Vini Jr. declarou que a camisa 10 da Seleção permanecerá nas mãos de Neymar, encerrando qualquer especulação sobre a numeração antes da Copa do Mundo de 2026.

O legado da camisa 10 na Seleção Brasileira

Desde Pelé até Ronaldinho, o número 10 simboliza a criatividade e a liderança ofensiva. Historicamente, a alçada desse número está associada aos maiores maestros do futebol brasileiro, o que eleva a expectativa de desempenho quando um jogador o veste.

Vini Jr. e a passagem pela 10 nos amistosos recentes

Nos últimos dois jogos contra França e Croácia, Vini utilizou a 10, marcando um gol e duas assistências. Esses números, embora limitados, mostraram sua capacidade de adaptação tática ao assumir a função de "enganche" nas transições rápidas.

Neymar e a responsabilidade no Mundial 2026

Convocado por Carlo Ancelotti, Neymar retoma a 10 com a missão de ser o pivô criativo e referência de experiência. Sua leitura de jogo e visão de campo são fundamentais para o esquema 4‑2‑3‑1 que o técnico pretende implantar.

Repercussões táticas da mudança de número de Vini

Ao retornar à 7, Vini ganha liberdade para explorar as pontas e ampliar o espaço para o meio‑campo. Essa movimentação permite que o treinador explore um 4‑3‑3 mais equilibrado, com Vini como ala direito, reforçando a pressão alta.

Comparativo estatístico: Vini 10 × Vini 7

NumeraçãoPartidasGolsAssistênciasPrecisão de passe (%)
1021289
7125484

Os dados revelam que, embora a amostra seja pequena, a eficiência ofensiva de Vini na 10 supera a média da 7. Contudo, a consistência ao longo de mais jogos ainda favorece a numeração tradicional.

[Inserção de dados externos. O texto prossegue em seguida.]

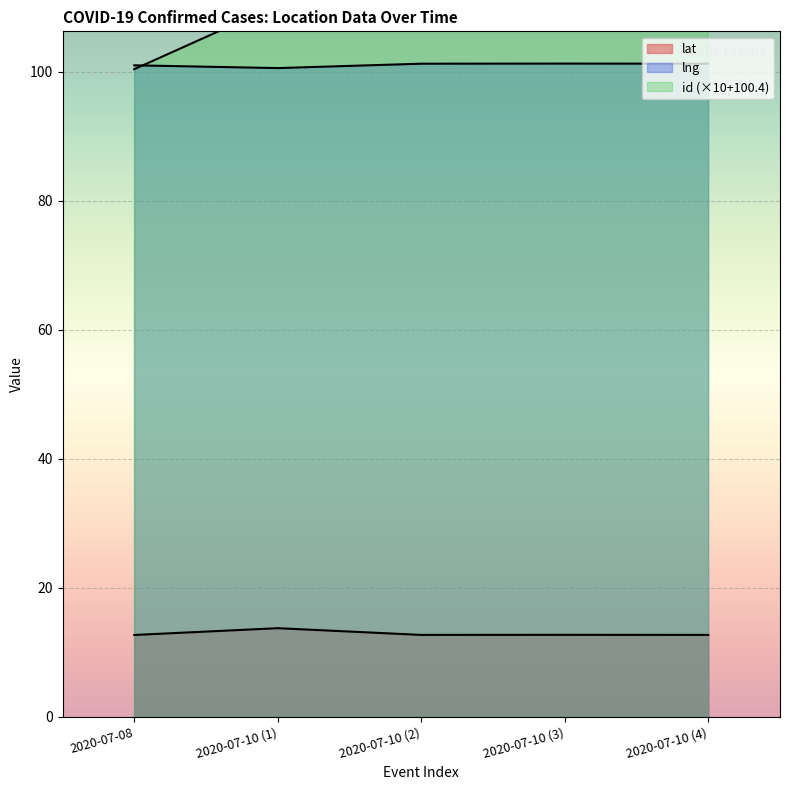

How many interior local peaks does the lng series have?

1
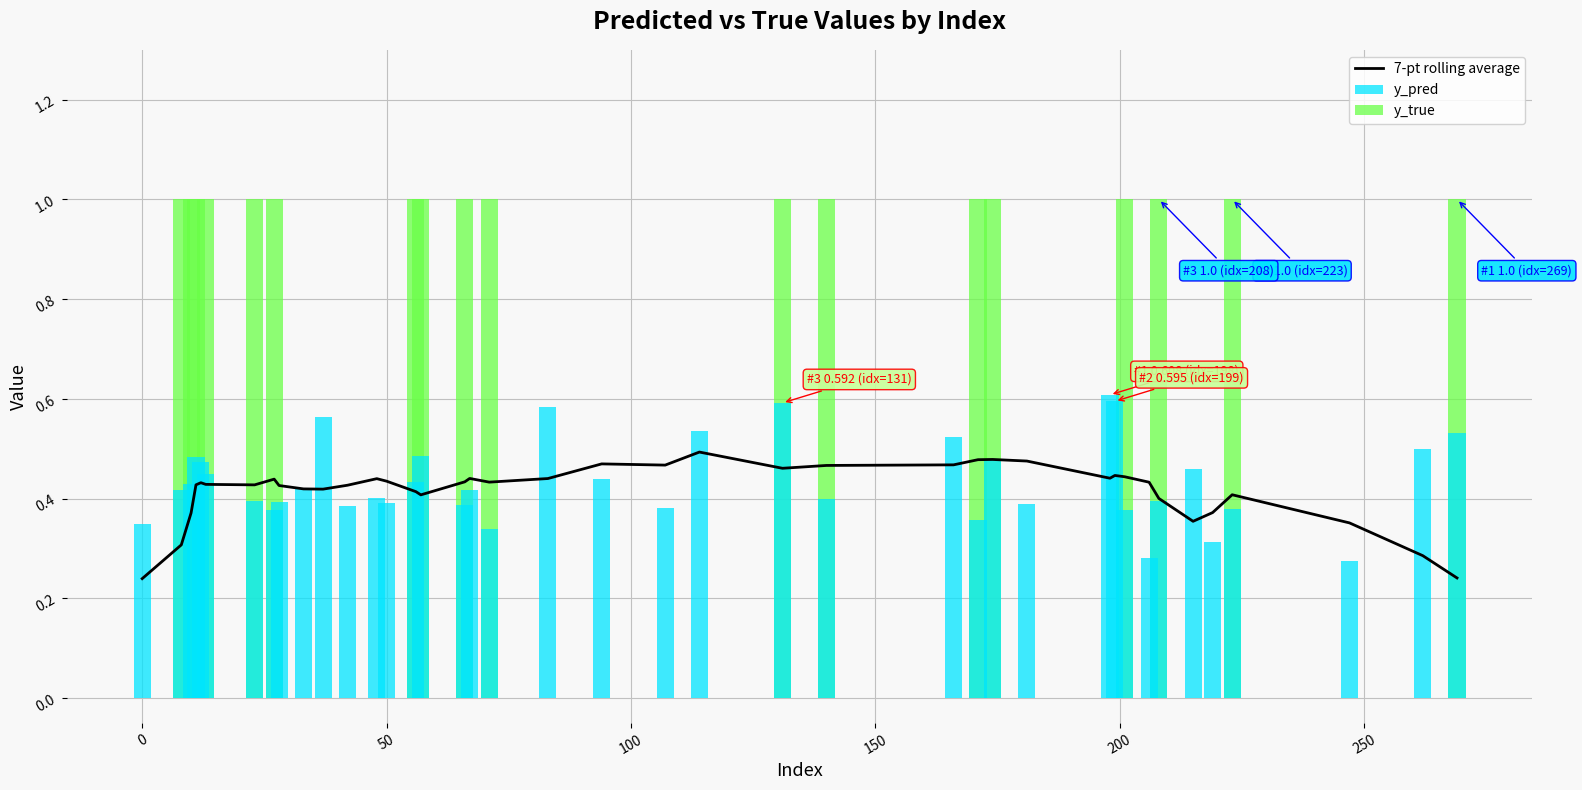

Rank the series by their average value, from highest to lowest.

y_true, y_pred, 7-pt rolling average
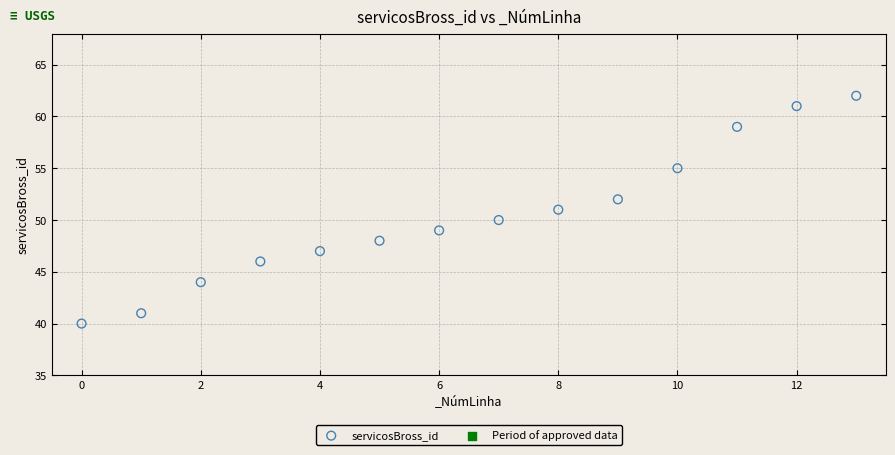

What is the range of Y values (max minus min)?

22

Impacto no mercado de camisas

Após a declaração, as vendas da camisa 10 do Neymar dispararam 27% nas primeiras 24 horas. A camisa 7 de Vini registrou aumento de 12%, indicando que a preferência do público ainda se concentra no ícone histórico.

Visões de especialistas

  • Rogério Ceni (ex‑goleiro e técnico): "A decisão de Vini demonstra maturidade e evita atritos internos."
  • André Jardine (analista tático): "Com Neymar na 10, o Brasil ganha um maestro; Vini pode explorar melhor a velocidade nas pontas."
  • Luiz Felipe Scolari (ex‑técnico da Seleção): "A hierarquia de números reflete a hierarquia de liderança dentro do grupo."

Dinâmica de vestiário e hierarquia

Manter a 10 com Neymar reforça a autoridade do capitão dentro do grupo. Vini, ao aceitar a mudança, fortalece a coesão e demonstra foco coletivo, reduzindo risco de rivalidades por status.

Calendário de preparação rumo ao Mundial

O Brasil inicia a concentração em 27 de maio na Granja Comary e tem amistoso contra o Egito em 6 de junho. A partida inaugural da Copa será contra Marrocos em 13 de junho, no Grupo C.

Projeções de escalação para a fase de grupos

Possível XI base (4‑2‑3‑1)

  • Goleiro: Alisson
  • Defesas: Danilo, Marquinhos, Éder Militão, Alex Sandro
  • Volantes: Casemiro, Fabinho
  • Meio‑campo ofensivo: Neymar (10), Lucas Paquetá (8), Vini Jr. (7)
  • Ataque: Richarlison, Gabriel Jesus

Essa formação permite que Neymar conduza o jogo enquanto Vini oferece explosão nas laterais.

A Visão do Especialista

Vini Jr. abrir mão da camisa 10 é um gesto que preserva a tradição e otimiza a estratégia de Carlo Ancelotti. O Brasil entra no Mundial com um elenco equilibrado, onde a experiência de Neymar e a velocidade de Vini se complementam, aumentando as chances de conquistar o hexacampeonato.